Doctors have warned that a new strain of Covid can re-infect people just weeks after they recovered from the virus. Concerns are growing over the BA.5 variant, which is the dominant strain in the US and in other places across the world.

It has long been the case that people who catch Covid-19 then have a level of immunity in the weeks afterwards, the Mirror reports. But doctors from across the world are seeing a different picture with BA.5 as people test positive shortly after recovering from the virus.

Andrew Roberston, chief health officer in Western Australia, told News.com.au: “What we are seeing is an increasing number of people who have been infected with BA.2 and then becoming infected after four weeks.
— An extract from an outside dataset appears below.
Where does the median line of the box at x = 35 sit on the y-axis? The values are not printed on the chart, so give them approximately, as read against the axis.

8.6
“So maybe six to eight weeks they are developing a second infection, and that’s almost certainly BA.4 or BA.5.”

Immunology professor Danny Altmann, author of a recent paper on the strain wrote in the Guardian how Omicron infections were a “poor booster” of immunities to other Omicron infections.

He added: “Most people – even when triple-vaccinated – had 20 times less neutralising antibody response against Omicron than against the initial ‘Wuhan’ strain. Omicron infection was a poor booster of immunity to further Omicron infections”.

“It is a kind of stealth virus that gets in under the radar, even having had Omicron, we’re not well protected from further infections.”

Covid-19 infections in the UK have fallen to their lowest level for two months, in fresh evidence the current wave of the virus is receding, figures released last week showed. The number of patients in hospital with Covid-19 is also continuing to drop, though health experts warned infections are likely to rise again in the autumn and winter.

A new booster jab will be offered to everyone in the UK aged 50 and over from next month, as well as those with underlying health conditions, to increase protection ahead of future waves.

A total of 1.7 million people in private households are estimated to have had Covid-19 in the week to August 8, according to the Office for National Statistics (ONS). This is a drop of 34% from the previous estimate of 2.6 million for the week ending July 26.

Sarah Crofts, head of analytical outputs for the ONS Covid-19 infection survey, said: “Infections have continued to fall across much of the UK to levels last seen in mid-June. Our latest data show these decreases are among nearly all ages in England, with the lowest levels seen among children.

“We will continue to monitor the data closely to understand the impact of the summer holidays.”

The current wave has been driven by the Omicron BA.4 and BA.5 subvariants of the virus and saw weekly infections climb as high as 3.8 million in early July. This was not as steep as the record 4.9 million infections at the peak of the Omicron BA.2 wave in late March, however.